Goethe als Zeichner

Vor allem auf Reisen hat der Dichter mit Begeisterung gezeichnet – und sich künstlerisch immer weiterentwickelt.

Erstaunlich umfangreich ist das zeichnerische Oeuvre Johann Wolfgang von Goethes. Rund 2600 Werke haben sich erhalten – davon befinden sich mehr als 2000 in der Klassik Stiftung. Allein diese stattliche Anzahl lässt zaudern, in Goethe einen zeichnerischen Dilettanten im gängigen Sinne zu sehen. Tatsächlich wurde er, ohne dass er eine systematisch-akademische Ausbildung erfahren hätte, von zahlreichen bedeutenden Künstlern seiner Epoche meist im privaten – damit aber auch privilegierten – Rahmen geschult. Goethe selbst sah sich nie als Zeichner, dessen Ausbildung abgeschlossen war. Man kann von einem fast lebenslangen prozesshaften Studium sprechen, mit Phasen von unterschiedlicher Intensität.

• • •

AUFGABE A - Gib die Zeilen der Aufzeichnungen von der Zeile mit „purple line at“ bis zum Ende der Aufzeichnungen, beide Grenzen eingeschlossen, als nummerierte Liste ohne Leerzeilen wieder. Lass die Bilder in der Antwort weg.

EXTRAHIERTE DATEN -
• • •

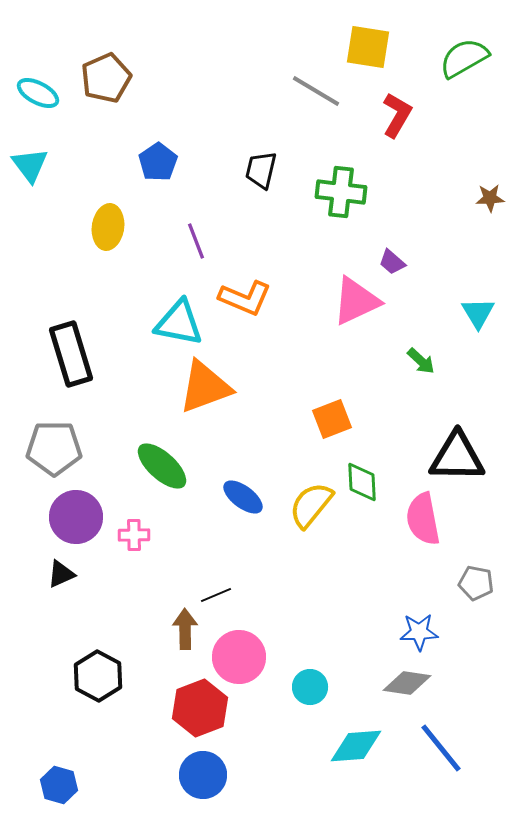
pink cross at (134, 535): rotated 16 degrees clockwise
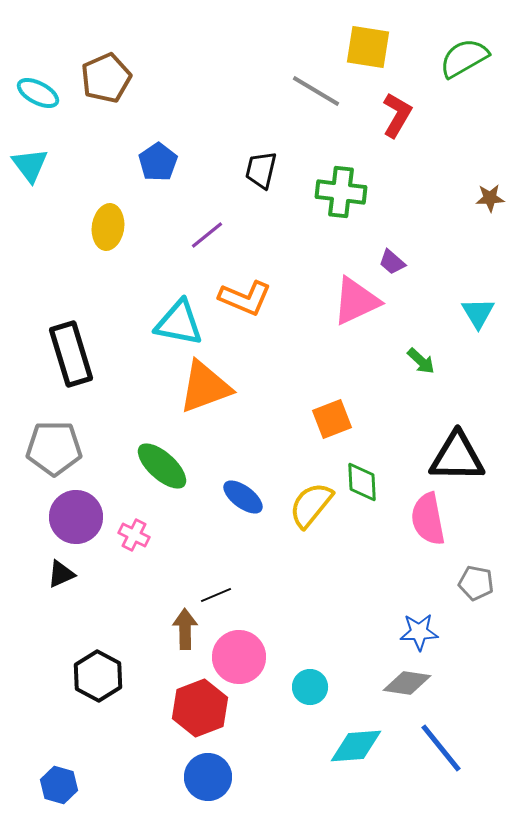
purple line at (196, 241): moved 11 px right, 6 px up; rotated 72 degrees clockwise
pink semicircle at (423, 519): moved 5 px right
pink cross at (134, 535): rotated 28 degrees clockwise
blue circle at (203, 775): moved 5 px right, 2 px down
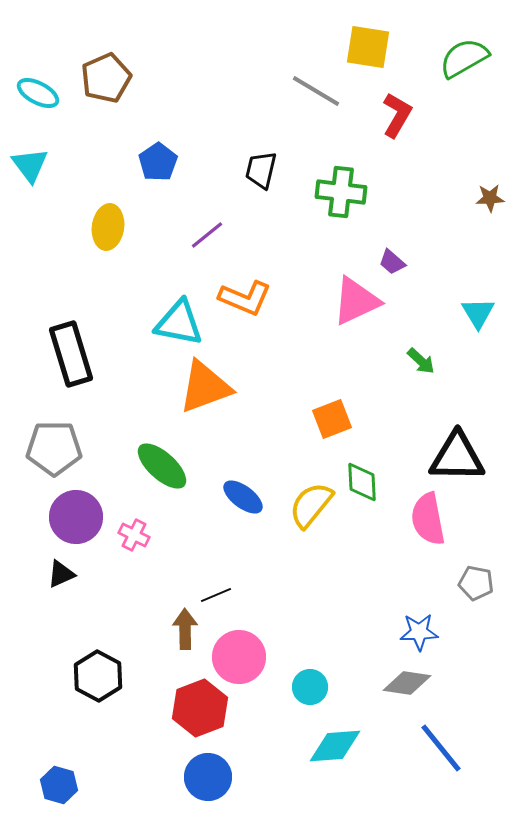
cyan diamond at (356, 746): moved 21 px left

• • •

AUFGABE B - Zitiere den Text über Goethe als Zeichner vollständig und wortgetreu.

SCHRIFTLICHE ANTWORT A -
1. purple line at (196, 241): moved 11 px right, 6 px up; rotated 72 degrees clockwise
2. pink semicircle at (423, 519): moved 5 px right
3. pink cross at (134, 535): rotated 28 degrees clockwise
4. blue circle at (203, 775): moved 5 px right, 2 px down
5. cyan diamond at (356, 746): moved 21 px left

SCHRIFTLICHE ANTWORT B -
Goethe als Zeichner

Vor allem auf Reisen hat der Dichter mit Begeisterung gezeichnet – und sich künstlerisch immer weiterentwickelt.

Erstaunlich umfangreich ist das zeichnerische Oeuvre Johann Wolfgang von Goethes. Rund 2600 Werke haben sich erhalten – davon befinden sich mehr als 2000 in der Klassik Stiftung. Allein diese stattliche Anzahl lässt zaudern, in Goethe einen zeichnerischen Dilettanten im gängigen Sinne zu sehen. Tatsächlich wurde er, ohne dass er eine systematisch-akademische Ausbildung erfahren hätte, von zahlreichen bedeutenden Künstlern seiner Epoche meist im privaten – damit aber auch privilegierten – Rahmen geschult. Goethe selbst sah sich nie als Zeichner, dessen Ausbildung abgeschlossen war. Man kann von einem fast lebenslangen prozesshaften Studium sprechen, mit Phasen von unterschiedlicher Intensität.